[MATERIALS PROVIDED Boundary: Start]

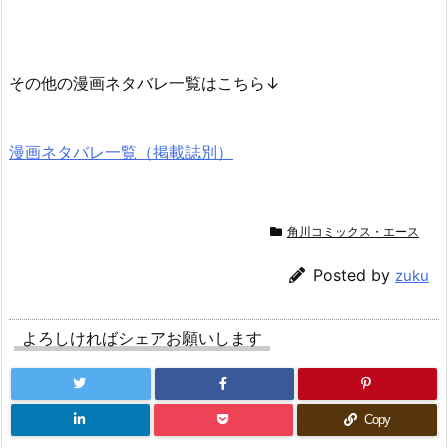
その他の漫画ネタバレ一覧はこちら↓
漫画ネタバレ一覧（掲載誌別）
角川コミックス・エース
Posted by
zuku
よろしければシェアお願いします
Copy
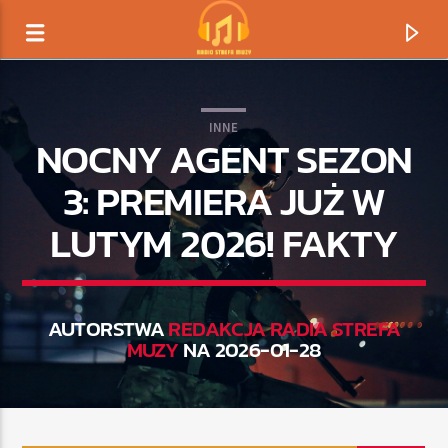
INNE
NOCNY AGENT SEZON
3: PREMIERA JUŻ W
LUTYM 2026! FAKTY
AUTORSTWA
REDAKCJA RADIA STREFA
MUZY
NA 2026-01-28
TERAZ GRAMY
TYTUŁ
ARTYSTA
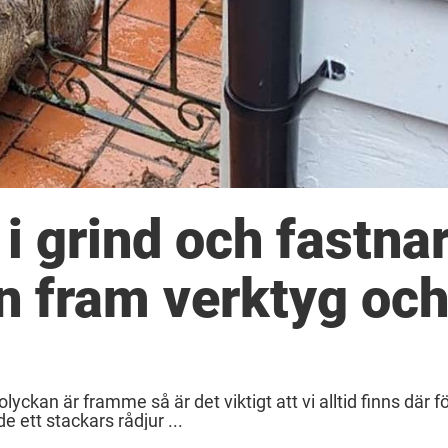
 i grind och fastna
n fram verktyg oc
yckan är framme så är det viktigt att vi alltid finns där f
ett stackars rådjur ...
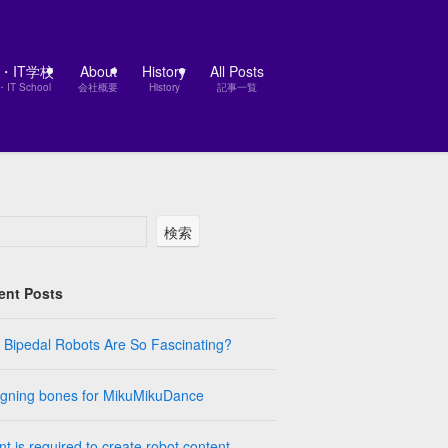
D・IT学校
About
History
All Posts
・IT School
会社概要
History
記事一覧
検索
ent Posts
Bipedal Robots Are So Fascinating?
igning bones for MikuMikuDance
nt is required to create robot content.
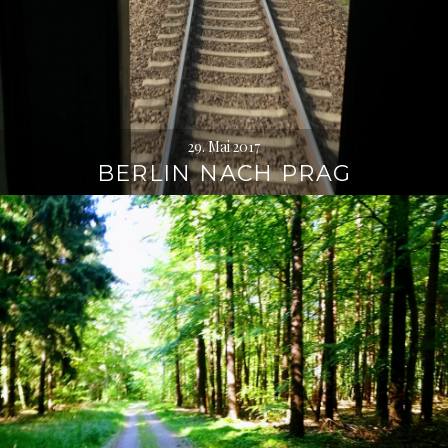
29. Mai 2017
BERLIN NACH PRAG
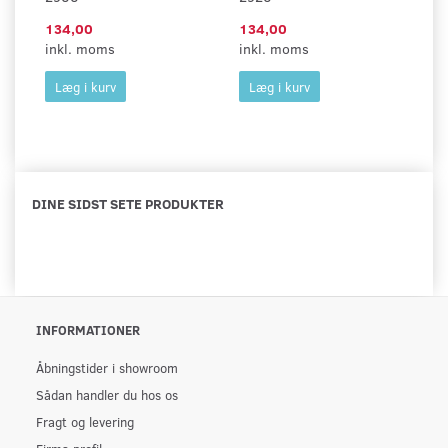
134,00
134,00
7
inkl. moms
inkl. moms
in
Læg i kurv
Læg i kurv
DINE SIDST SETE PRODUKTER
INFORMATIONER
Åbningstider i showroom
Sådan handler du hos os
Fragt og levering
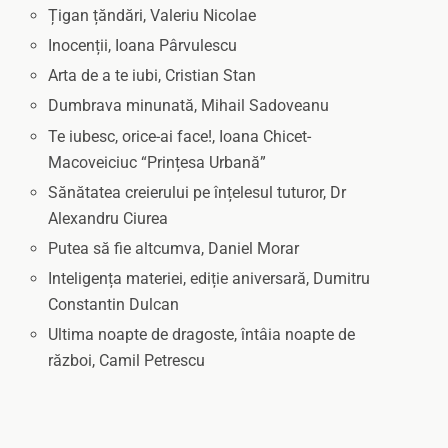
Țigan țăndări, Valeriu Nicolae
Inocenții, Ioana Pârvulescu
Arta de a te iubi, Cristian Stan
Dumbrava minunată, Mihail Sadoveanu
Te iubesc, orice-ai face!, Ioana Chicet-
Macoveiciuc “Prințesa Urbană”
Sănătatea creierului pe înțelesul tuturor, Dr
Alexandru Ciurea
Putea să fie altcumva, Daniel Morar
Inteligența materiei, ediție aniversară, Dumitru
Constantin Dulcan
Ultima noapte de dragoste, întâia noapte de
război, Camil Petrescu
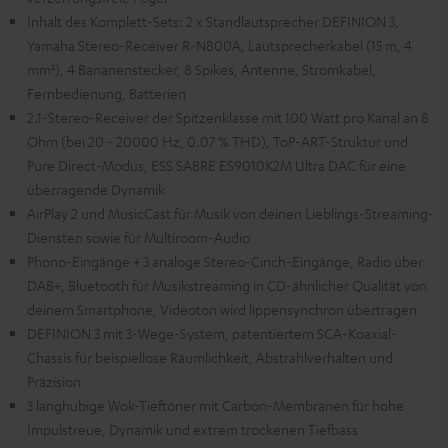
Inhalt des Komplett-Sets: 2 x Standlautsprecher DEFINION 3,
Yamaha Stereo-Receiver R-N800A, Lautsprecherkabel (15 m, 4
mm²), 4 Bananenstecker, 8 Spikes, Antenne, Stromkabel,
Fernbedienung, Batterien
2.1-Stereo-Receiver der Spitzenklasse mit 100 Watt pro Kanal an 8
Ohm (bei 20 - 20000 Hz, 0.07 % THD), ToP-ART-Struktur und
Pure Direct-Modus, ESS SABRE ES9010K2M Ultra DAC für eine
überragende Dynamik
AirPlay 2 und MusicCast für Musik von deinen Lieblings-Streaming-
Diensten sowie für Multiroom-Audio
Phono-Eingänge + 3 analoge Stereo-Cinch-Eingänge, Radio über
DAB+, Bluetooth für Musikstreaming in CD-ähnlicher Qualität von
deinem Smartphone, Videoton wird lippensynchron übertragen
DEFINION 3 mit 3-Wege-System, patentiertem SCA-Koaxial-
Chassis für beispiellose Räumlichkeit, Abstrahlverhalten und
Präzision
3 langhubige Wok-Tieftöner mit Carbon-Membranen für hohe
Impulstreue, Dynamik und extrem trockenen Tiefbass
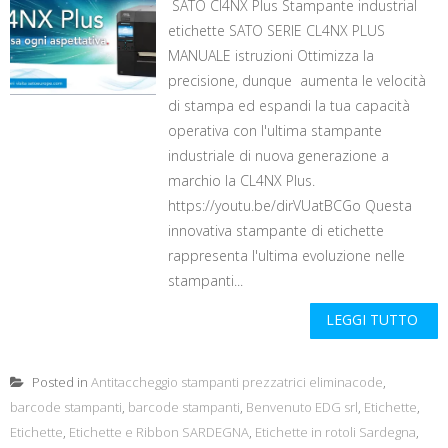
SATO Cl4NX Plus Stampante industrial
etichette SATO SERIE CL4NX PLUS
MANUALE istruzioni Ottimizza la
precisione, dunque aumenta le velocità
di stampa ed espandi la tua capacità
operativa con l'ultima stampante
industriale di nuova generazione a
marchio la CL4NX Plus.
https://youtu.be/dirVUatBCGo Questa
innovativa stampante di etichette
rappresenta l'ultima evoluzione nelle
stampanti...
LEGGI TUTTO
Posted in
Antitaccheggio stampanti prezzatrici eliminacode
,
barcode stampanti
,
barcode stampanti
,
Benvenuto EDG srl
,
Etichette
,
Etichette
,
Etichette e Ribbon SARDEGNA
,
Etichette in rotoli Sardegna
,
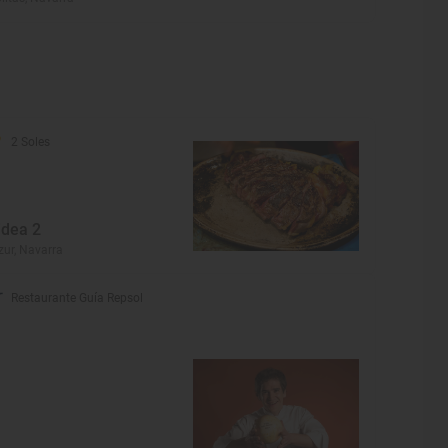
2 Soles
idea 2
zur, Navarra
Restaurante Guía Repsol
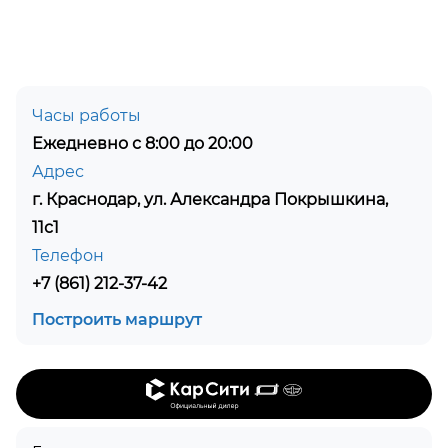
Часы работы
Ежедневно с 8:00 до 20:00
Адрес
г. Краснодар, ул. Александра Покрышкина,
11с1
Телефон
+7 (861) 212-37-42
Построить маршрут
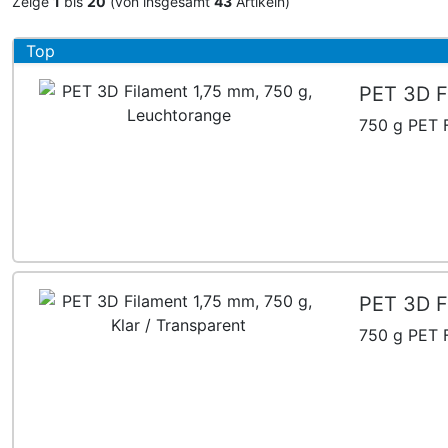
Zeige
1
bis
20
(von insgesamt
43
Artikeln)
Top
PET 3D F
750 g PET F
PET 3D Fi
750 g PET F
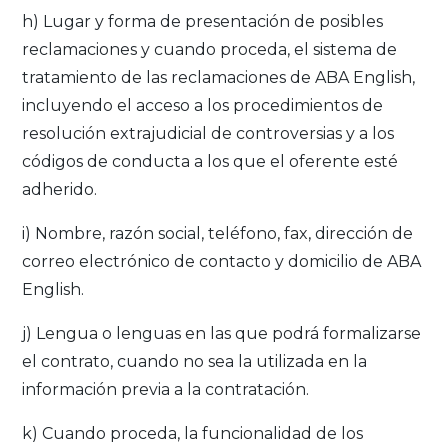
h) Lugar y forma de presentación de posibles
reclamaciones y cuando proceda, el sistema de
tratamiento de las reclamaciones de ABA English,
incluyendo el acceso a los procedimientos de
resolución extrajudicial de controversias y a los
códigos de conducta a los que el oferente esté
adherido.
i) Nombre, razón social, teléfono, fax, dirección de
correo electrónico de contacto y domicilio de ABA
English.
j) Lengua o lenguas en las que podrá formalizarse
el contrato, cuando no sea la utilizada en la
información previa a la contratación.
k) Cuando proceda, la funcionalidad de los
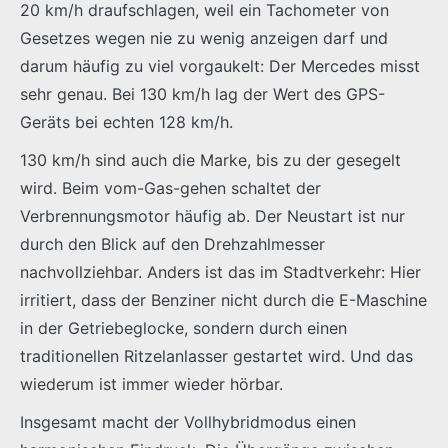
20 km/h draufschlagen, weil ein Tachometer von
Gesetzes wegen nie zu wenig anzeigen darf und
darum häufig zu viel vorgaukelt: Der Mercedes misst
sehr genau. Bei 130 km/h lag der Wert des GPS-
Geräts bei echten 128 km/h.
130 km/h sind auch die Marke, bis zu der gesegelt
wird. Beim vom-Gas-gehen schaltet der
Verbrennungsmotor häufig ab. Der Neustart ist nur
durch den Blick auf den Drehzahlmesser
nachvollziehbar. Anders ist das im Stadtverkehr: Hier
irritiert, dass der Benziner nicht durch die E-Maschine
in der Getriebeglocke, sondern durch einen
traditionellen Ritzelanlasser gestartet wird. Und das
wiederum ist immer wieder hörbar.
Insgesamt macht der Vollhybridmodus einen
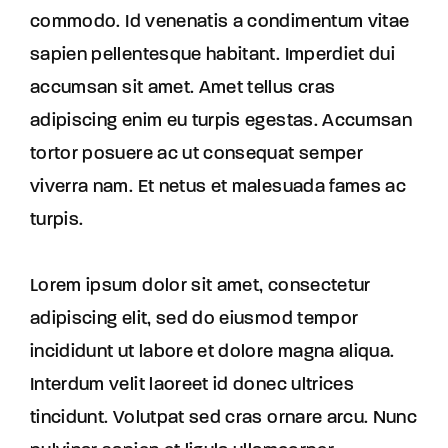
commodo. Id venenatis a condimentum vitae
sapien pellentesque habitant. Imperdiet dui
accumsan sit amet. Amet tellus cras
adipiscing enim eu turpis egestas. Accumsan
tortor posuere ac ut consequat semper
viverra nam. Et netus et malesuada fames ac
turpis.
Lorem ipsum dolor sit amet, consectetur
adipiscing elit, sed do eiusmod tempor
incididunt ut labore et dolore magna aliqua.
Interdum velit laoreet id donec ultrices
tincidunt. Volutpat sed cras ornare arcu. Nunc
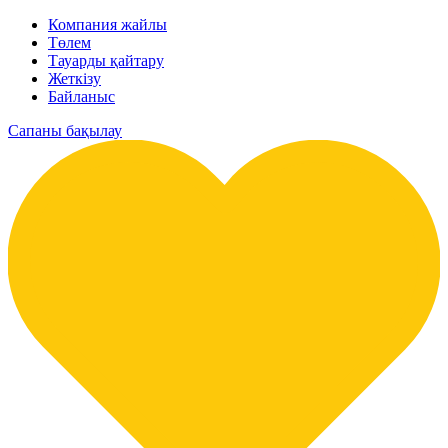
Компания жайлы
Төлем
Тауарды қайтару
Жеткізу
Байланыс
Сапаны бақылау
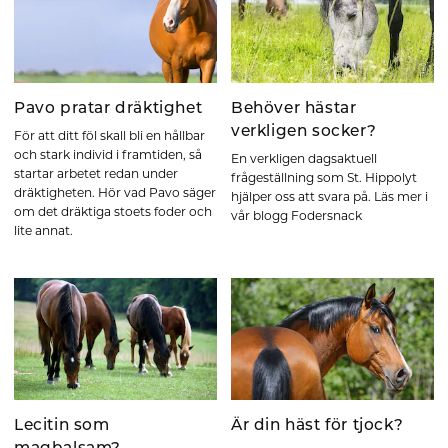
Pavo pratar dräktighet
Behöver hästar
verkligen socker?
För att ditt föl skall bli en hållbar
och stark individ i framtiden, så
En verkligen dagsaktuell
startar arbetet redan under
frågeställning som St. Hippolyt
dräktigheten. Hör vad Pavo säger
hjälper oss att svara på. Läs mer i
om det dräktiga stoets foder och
vår blogg Fodersnack
lite annat.
Lecitin som
Är din häst för tjock?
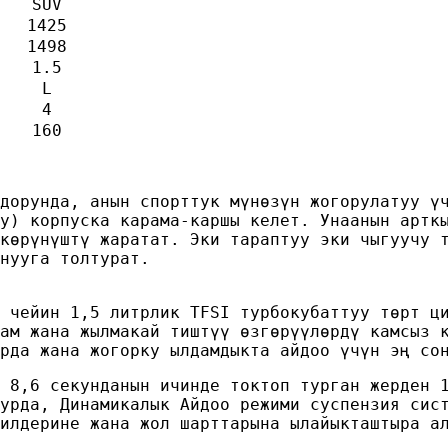
SUV
1425
1498
1.5
L
4
160
дорунда, анын спорттук мүнөзүн жогорулатуу ү
у) корпуска карама-каршы келет. Унаанын артк
көрүнүштү жаратат. Эки тараптуу эки чыгуучу 
нууга толтурат.
 чейин 1,5 литрлик TFSI турбокубаттуу төрт ц
ам жана жылмакай тиштүү өзгөрүүлөрдү камсыз 
рда жана жогорку ылдамдыкта айдоо үчүн эң со
 8,6 секунданын ичинде токтоп турган жерден 
урда, Динамикалык Айдоо режими суспензия сис
илдерине жана жол шарттарына ылайыкташтыра а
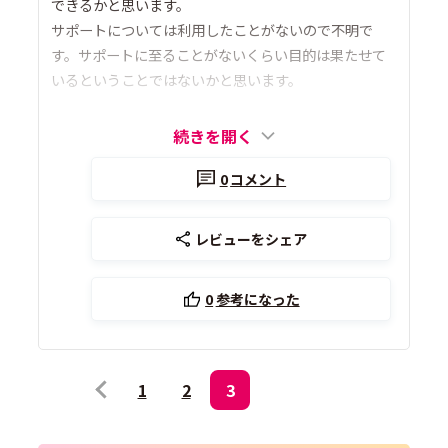
できるかと思います。
サポートについては利用したことがないので不明で
す。サポートに至ることがないくらい目的は果たせて
いるということではないかと思います。
続きを開く
0
コメント
レビューをシェア
0
参考になった
1
2
3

[MATERIALS PROVIDED Boundary: End]

Write out every line of the listing above exactly as it appears, but leave the pictures out.

__EXERCISE OUTPUT__
その他の漫画ネタバレ一覧はこちら↓
漫画ネタバレ一覧（掲載誌別）
角川コミックス・エース
Posted by
zuku
よろしければシェアお願いします
Copy
INNE
NOCNY AGENT SEZON
3: PREMIERA JUŻ W
LUTYM 2026! FAKTY
AUTORSTWA
REDAKCJA RADIA STREFA
MUZY
NA 2026-01-28
TERAZ GRAMY
TYTUŁ
ARTYSTA
 i grind och fastna
n fram verktyg oc
yckan är framme så är det viktigt att vi alltid finns där f
ett stackars rådjur ...
D・IT学校
About
History
All Posts
・IT School
会社概要
History
記事一覧
検索
ent Posts
Bipedal Robots Are So Fascinating?
igning bones for MikuMikuDance
nt is required to create robot content.
29. Mai 2017
BERLIN NACH PRAG
134,00
134,00
7
inkl. moms
inkl. moms
in
Læg i kurv
Læg i kurv
DINE SIDST SETE PRODUKTER
INFORMATIONER
Åbningstider i showroom
Sådan handler du hos os
Fragt og levering
Țigan țăndări, Valeriu Nicolae
Inocenții, Ioana Pârvulescu
Arta de a te iubi, Cristian Stan
Dumbrava minunată, Mihail Sadoveanu
Te iubesc, orice-ai face!, Ioana Chicet-
Macoveiciuc “Prințesa Urbană”
Sănătatea creierului pe înțelesul tuturor, Dr
Alexandru Ciurea
Putea să fie altcumva, Daniel Morar
Inteligența materiei, ediție aniversară, Dumitru
Constantin Dulcan
Ultima noapte de dragoste, întâia noapte de
război, Camil Petrescu
Inhalt des Komplett-Sets: 2 x Standlautsprecher DEFINION 3,
Yamaha Stereo-Receiver R-N800A, Lautsprecherkabel (15 m, 4
mm²), 4 Bananenstecker, 8 Spikes, Antenne, Stromkabel,
Fernbedienung, Batterien
2.1-Stereo-Receiver der Spitzenklasse mit 100 Watt pro Kanal an 8
Ohm (bei 20 - 20000 Hz, 0.07 % THD), ToP-ART-Struktur und
Pure Direct-Modus, ESS SABRE ES9010K2M Ultra DAC für eine
überragende Dynamik
AirPlay 2 und MusicCast für Musik von deinen Lieblings-Streaming-
Diensten sowie für Multiroom-Audio
Phono-Eingänge + 3 analoge Stereo-Cinch-Eingänge, Radio über
DAB+, Bluetooth für Musikstreaming in CD-ähnlicher Qualität von
deinem Smartphone, Videoton wird lippensynchron übertragen
DEFINION 3 mit 3-Wege-System, patentiertem SCA-Koaxial-
Chassis für beispiellose Räumlichkeit, Abstrahlverhalten und
Präzision
3 langhubige Wok-Tieftöner mit Carbon-Membranen für hohe
Impulstreue, Dynamik und extrem trockenen Tiefbass
SATO Cl4NX Plus Stampante industrial
etichette SATO SERIE CL4NX PLUS
MANUALE istruzioni Ottimizza la
precisione, dunque aumenta le velocità
di stampa ed espandi la tua capacità
operativa con l'ultima stampante
industriale di nuova generazione a
marchio la CL4NX Plus.
https://youtu.be/dirVUatBCGo Questa
innovativa stampante di etichette
rappresenta l'ultima evoluzione nelle
stampanti...
LEGGI TUTTO
Posted in
Antitaccheggio stampanti prezzatrici eliminacode
,
barcode stampanti
,
barcode stampanti
,
Benvenuto EDG srl
,
Etichette
,
Etichette
,
Etichette e Ribbon SARDEGNA
,
Etichette in rotoli Sardegna
,
2 Soles
idea 2
zur, Navarra
Restaurante Guía Repsol
Часы работы
Ежедневно с 8:00 до 20:00
Адрес
г. Краснодар, ул. Александра Покрышкина,
11с1
Телефон
+7 (861) 212-37-42
Построить маршрут
Zeige
1
bis
20
(von insgesamt
43
Artikeln)
Top
PET 3D F
750 g PET F
PET 3D Fi
750 g PET F
h) Lugar y forma de presentación de posibles
reclamaciones y cuando proceda, el sistema de
tratamiento de las reclamaciones de ABA English,
incluyendo el acceso a los procedimientos de
resolución extrajudicial de controversias y a los
códigos de conducta a los que el oferente esté
adherido.
i) Nombre, razón social, teléfono, fax, dirección de
correo electrónico de contacto y domicilio de ABA
English.
j) Lengua o lenguas en las que podrá formalizarse
el contrato, cuando no sea la utilizada en la
información previa a la contratación.
k) Cuando proceda, la funcionalidad de los
20 km/h draufschlagen, weil ein Tachometer von
Gesetzes wegen nie zu wenig anzeigen darf und
darum häufig zu viel vorgaukelt: Der Mercedes misst
sehr genau. Bei 130 km/h lag der Wert des GPS-
Geräts bei echten 128 km/h.
130 km/h sind auch die Marke, bis zu der gesegelt
wird. Beim vom-Gas-gehen schaltet der
Verbrennungsmotor häufig ab. Der Neustart ist nur
durch den Blick auf den Drehzahlmesser
nachvollziehbar. Anders ist das im Stadtverkehr: Hier
irritiert, dass der Benziner nicht durch die E-Maschine
in der Getriebeglocke, sondern durch einen
traditionellen Ritzelanlasser gestartet wird. Und das
wiederum ist immer wieder hörbar.
Insgesamt macht der Vollhybridmodus einen
commodo. Id venenatis a condimentum vitae
sapien pellentesque habitant. Imperdiet dui
accumsan sit amet. Amet tellus cras
adipiscing enim eu turpis egestas. Accumsan
tortor posuere ac ut consequat semper
viverra nam. Et netus et malesuada fames ac
turpis.
Lorem ipsum dolor sit amet, consectetur
adipiscing elit, sed do eiusmod tempor
incididunt ut labore et dolore magna aliqua.
Interdum velit laoreet id donec ultrices
tincidunt. Volutpat sed cras ornare arcu. Nunc
Компания жайлы
Төлем
Тауарды қайтару
Жеткізу
Байланыс
Сапаны бақылау
Pavo pratar dräktighet
Behöver hästar
verkligen socker?
För att ditt föl skall bli en hållbar
och stark individ i framtiden, så
En verkligen dagsaktuell
startar arbetet redan under
frågeställning som St. Hippolyt
dräktigheten. Hör vad Pavo säger
hjälper oss att svara på. Läs mer i
om det dräktiga stoets foder och
vår blogg Fodersnack
lite annat.
Lecitin som
Är din häst för tjock?
SUV
1425
1498
1.5
L
4
160
дорунда, анын спорттук мүнөзүн жогорулатуу ү
у) корпуска карама-каршы келет. Унаанын артк
көрүнүштү жаратат. Эки тараптуу эки чыгуучу 
нууга толтурат.
 чейин 1,5 литрлик TFSI турбокубаттуу төрт ц
ам жана жылмакай тиштүү өзгөрүүлөрдү камсыз 
рда жана жогорку ылдамдыкта айдоо үчүн эң со
 8,6 секунданын ичинде токтоп турган жерден 
урда, Динамикалык Айдоо режими суспензия сис
илдерине жана жол шарттарына ылайыкташтыра а
できるかと思います。
サポートについては利用したことがないので不明で
す。サポートに至ることがないくらい目的は果たせて
いるということではないかと思います。
続きを開く
0
コメント
レビューをシェア
0
参考になった
1
2
3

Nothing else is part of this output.